------ EXERCISE DATA ------
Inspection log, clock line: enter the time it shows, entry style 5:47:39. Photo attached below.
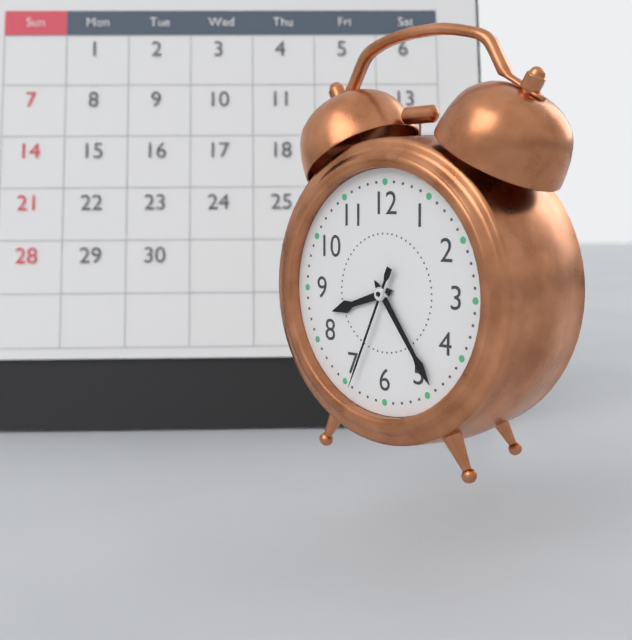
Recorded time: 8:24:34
------
------ EXERCISE DATA ------
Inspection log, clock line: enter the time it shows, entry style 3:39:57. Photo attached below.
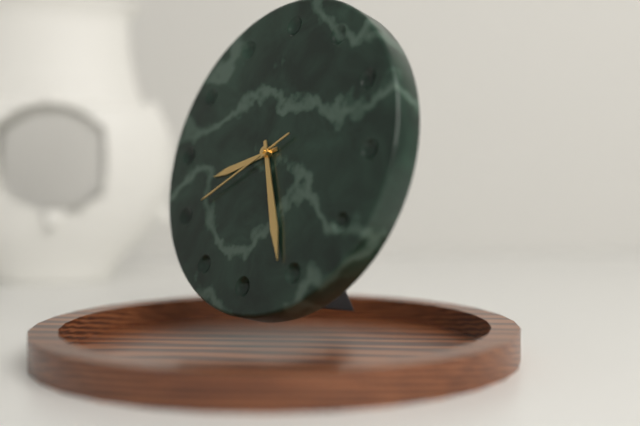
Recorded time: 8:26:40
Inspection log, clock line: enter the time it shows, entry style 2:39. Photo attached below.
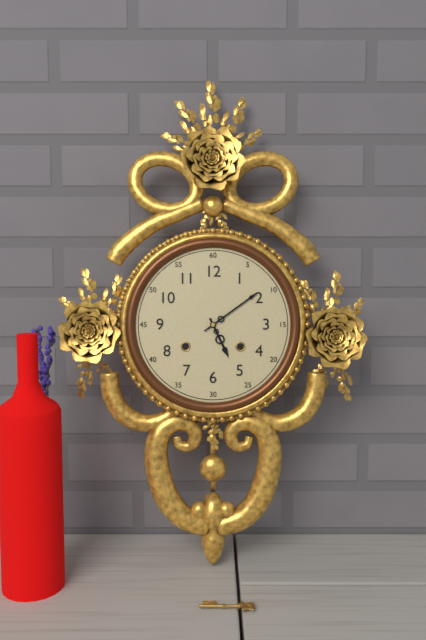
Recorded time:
------
■ EXERCISE AIM ■
Print the lines exactly, from the one containing "5:47:39. Photo attached below." through the one containing "Recorded time: 8:24:34", including both, and leave out the pictures.

■ ANSWER TO THE EXERCISE ■
Inspection log, clock line: enter the time it shows, entry style 5:47:39. Photo attached below.
Recorded time: 8:24:34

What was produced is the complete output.